ASSIGNED TASK: Exclude every picture. Output verbatim the lines from the one containing "right shoulder: (246, 255)" to the end of the data.

DATA RECORDS:
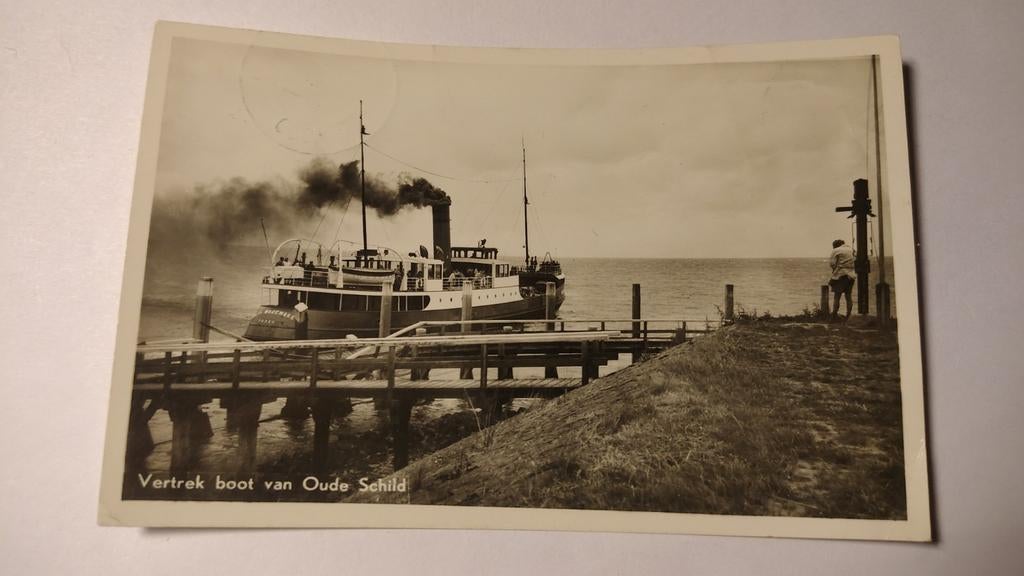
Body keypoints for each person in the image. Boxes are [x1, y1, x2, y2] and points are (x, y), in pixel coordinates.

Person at [829, 239, 856, 322]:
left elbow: (832, 264)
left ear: (835, 245)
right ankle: (848, 316)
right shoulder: (852, 249)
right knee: (848, 296)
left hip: (841, 275)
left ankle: (834, 316)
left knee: (837, 296)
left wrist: (836, 268)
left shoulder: (836, 250)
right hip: (851, 275)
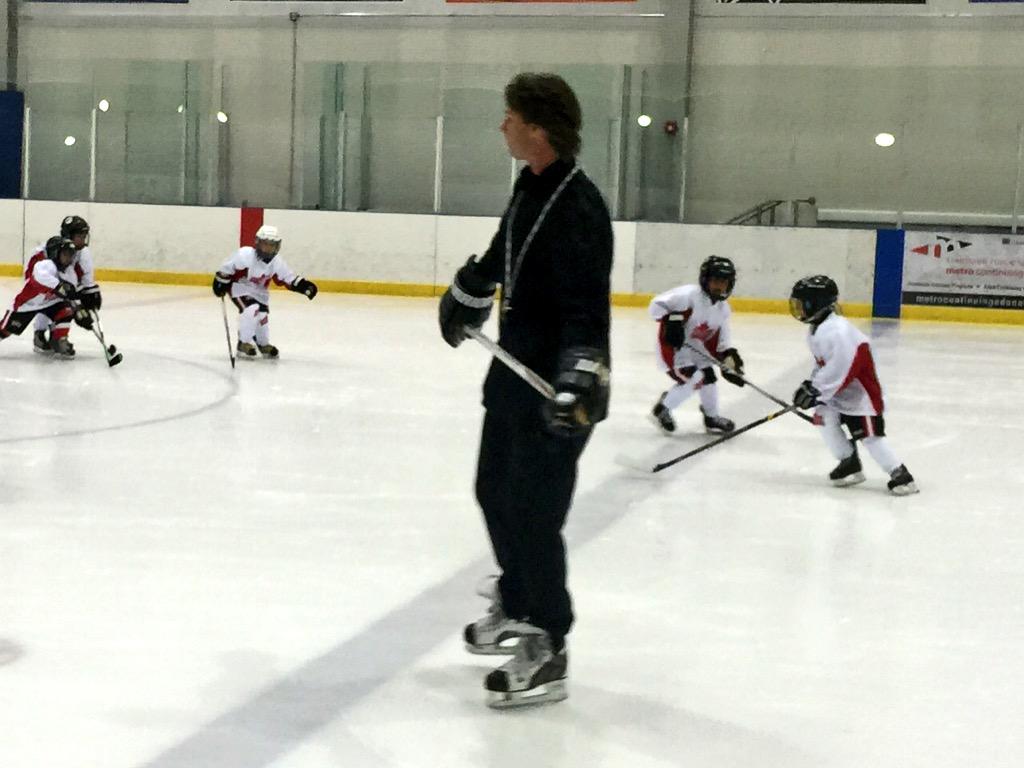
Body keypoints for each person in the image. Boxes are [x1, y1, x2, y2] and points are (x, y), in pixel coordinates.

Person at [438, 72, 612, 709]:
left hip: (555, 391)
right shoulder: (532, 186)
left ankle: (548, 643)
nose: (502, 126)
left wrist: (577, 381)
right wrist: (469, 291)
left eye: (510, 117)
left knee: (536, 514)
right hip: (512, 375)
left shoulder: (579, 208)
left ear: (537, 128)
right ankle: (517, 602)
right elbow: (501, 253)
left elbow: (586, 310)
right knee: (494, 492)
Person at [789, 275, 918, 495]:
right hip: (838, 391)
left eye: (803, 304)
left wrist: (816, 389)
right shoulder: (817, 329)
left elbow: (843, 368)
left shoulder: (838, 331)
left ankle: (900, 474)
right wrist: (811, 385)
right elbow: (824, 365)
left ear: (817, 304)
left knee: (869, 436)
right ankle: (849, 462)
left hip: (861, 396)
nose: (798, 309)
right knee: (823, 418)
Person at [648, 256, 745, 435]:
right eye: (715, 280)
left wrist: (728, 361)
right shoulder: (687, 296)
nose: (719, 286)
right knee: (695, 378)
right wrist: (672, 320)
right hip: (673, 348)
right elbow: (656, 306)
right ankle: (661, 410)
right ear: (705, 280)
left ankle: (711, 418)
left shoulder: (723, 309)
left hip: (695, 349)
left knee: (708, 377)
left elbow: (720, 342)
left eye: (724, 282)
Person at [211, 224, 318, 359]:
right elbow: (228, 268)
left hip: (259, 292)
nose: (268, 248)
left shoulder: (276, 262)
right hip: (240, 288)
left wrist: (304, 286)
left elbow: (287, 277)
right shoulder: (246, 255)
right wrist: (220, 282)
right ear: (257, 243)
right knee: (251, 310)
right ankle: (243, 344)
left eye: (272, 245)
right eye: (265, 244)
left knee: (261, 315)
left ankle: (263, 344)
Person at [1, 237, 92, 358]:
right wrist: (60, 286)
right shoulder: (44, 265)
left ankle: (59, 341)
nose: (69, 258)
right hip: (27, 305)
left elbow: (71, 295)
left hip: (50, 304)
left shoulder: (69, 273)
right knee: (5, 330)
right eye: (65, 254)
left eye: (71, 255)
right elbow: (41, 277)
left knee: (66, 311)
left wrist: (80, 310)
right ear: (55, 253)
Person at [31, 215, 101, 356]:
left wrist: (90, 296)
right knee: (50, 301)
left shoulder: (83, 252)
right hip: (43, 286)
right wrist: (75, 305)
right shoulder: (47, 251)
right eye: (79, 236)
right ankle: (40, 333)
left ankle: (58, 337)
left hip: (65, 284)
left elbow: (85, 277)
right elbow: (39, 279)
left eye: (84, 235)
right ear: (68, 235)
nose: (83, 239)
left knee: (65, 304)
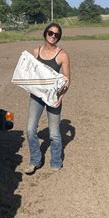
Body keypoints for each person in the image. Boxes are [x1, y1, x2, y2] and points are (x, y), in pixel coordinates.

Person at [24, 22, 70, 174]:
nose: (53, 36)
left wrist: (61, 97)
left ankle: (56, 160)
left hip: (53, 98)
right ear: (45, 33)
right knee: (30, 129)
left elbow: (67, 80)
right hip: (37, 96)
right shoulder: (36, 51)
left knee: (54, 133)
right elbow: (31, 73)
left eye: (56, 34)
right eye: (50, 33)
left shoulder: (62, 55)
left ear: (59, 37)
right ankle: (35, 161)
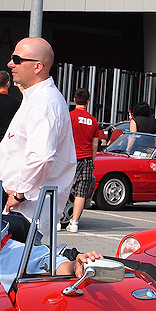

RESULT OF THE TASK:
right shoulder: (246, 255)
right wrist: (220, 282)
right ear: (257, 243)
right knee: (251, 310)
right ankle: (243, 344)
left eye: (272, 245)
right eye: (265, 244)
left knee: (261, 315)
left ankle: (263, 344)
Person at [1, 237, 92, 358]:
right wrist: (60, 286)
right shoulder: (44, 265)
left ankle: (59, 341)
nose: (69, 258)
right hip: (27, 305)
left elbow: (71, 295)
left hip: (50, 304)
left shoulder: (69, 273)
right knee: (5, 330)
right eye: (65, 254)
left eye: (71, 255)
right elbow: (41, 277)
left knee: (66, 311)
left wrist: (80, 310)
right ear: (55, 253)
Person at [31, 215, 101, 356]:
left wrist: (90, 296)
right knee: (50, 301)
left shoulder: (83, 252)
right hip: (43, 286)
right wrist: (75, 305)
right shoulder: (47, 251)
right eye: (79, 236)
right ankle: (40, 333)
left ankle: (58, 337)
left hip: (65, 284)
left elbow: (85, 277)
right elbow: (39, 279)
left eye: (84, 235)
right ear: (68, 235)
nose: (83, 239)
left knee: (65, 304)
Body keypoints for each person in the image. Boxes are [x1, y1, x2, y2] and points are (x, y), in pixel coordinates.

Person at [24, 22, 70, 174]:
nose: (53, 36)
left wrist: (61, 97)
left ankle: (56, 160)
left hip: (53, 98)
right ear: (45, 33)
right knee: (30, 129)
left elbow: (67, 80)
right hip: (37, 96)
right shoulder: (36, 51)
left knee: (54, 133)
right elbow: (31, 73)
left eye: (56, 34)
right eye: (50, 33)
left shoulder: (62, 55)
left ear: (59, 37)
right ankle: (35, 161)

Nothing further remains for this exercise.